Sherman and the Indians! :x3: He got the chiefs there to listen to his speech by stopping the food supplies at Ft Larned, so they wouldn't arrive to feed the people stuck at the agencies. He was very efficient and very much the soldier, and his interpretation of Grant's peace policy was perfectly Shermanesque. Here's your treaty, here's your rubber stamp, make it happen. He listened to some eloquent and reasonable speeches back but it all fell on deaf ears. And...a few years later nobody could explain the awls stuck in Custer's ears at Little Big Horn...
 
"His sphere of action was. however, local. He never rose to the grand problem which involved a continent and future generations. His Virginia was to him the world. Though familiar with the geography of the interior of the great continent, he stood like a stone wall to defend Virginia against the 'Huns and Goths' of the North, and he did it like a valiant knight as he was. He stood at the front porch battling with the flames whilst the kitchen and house were burning, sure in the end to consume the whole. Only twice, at Antietam and Gettysburg, did he venture outside on the 'offensive defensive.' In the first instance he knew personally his antagonist and that a large fraction of his force would be held in reserve; in the last he assumed the bold 'offensive,' was badly beaten by Meade, and was forced to retreat back to Virginia. As an aggressive soldier Lee was not a success, and in war that is the true and proper test. 'Nothing succeeds like success.' In defending Virginia and Richmond he did all a man could, but to him Virginia seemed the 'Confederacy,' and he stayed there while the Northern armies at the West were gaining the Mississippi, the Tennessee, the Cumberland, Georgia, South and North Carolina, yea, the Roanoke, after-which his military acumen taught him that further tarrying in Richmond was absolute suicide."

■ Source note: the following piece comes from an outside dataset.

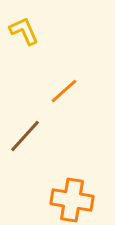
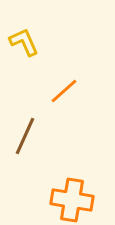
yellow L-shape: moved 11 px down
brown line: rotated 18 degrees counterclockwise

Excerpt from an 1887 Sherman letter to the North American Review responding to British military critic Lord Wolseley's comment that Robert E. Lee had "towered above all men on either side of that struggle."
 
"There are about 6 million men in this country, all thinking themselves sovereign and qualified to govern, some 34 governors of states who feel like petty kings, and about 10,000 editors who presume to dictate to generals, presidents, and cabinets."

--Sherman in a letter to his brother, Senator John Sherman of Ohio, August 3, 1862.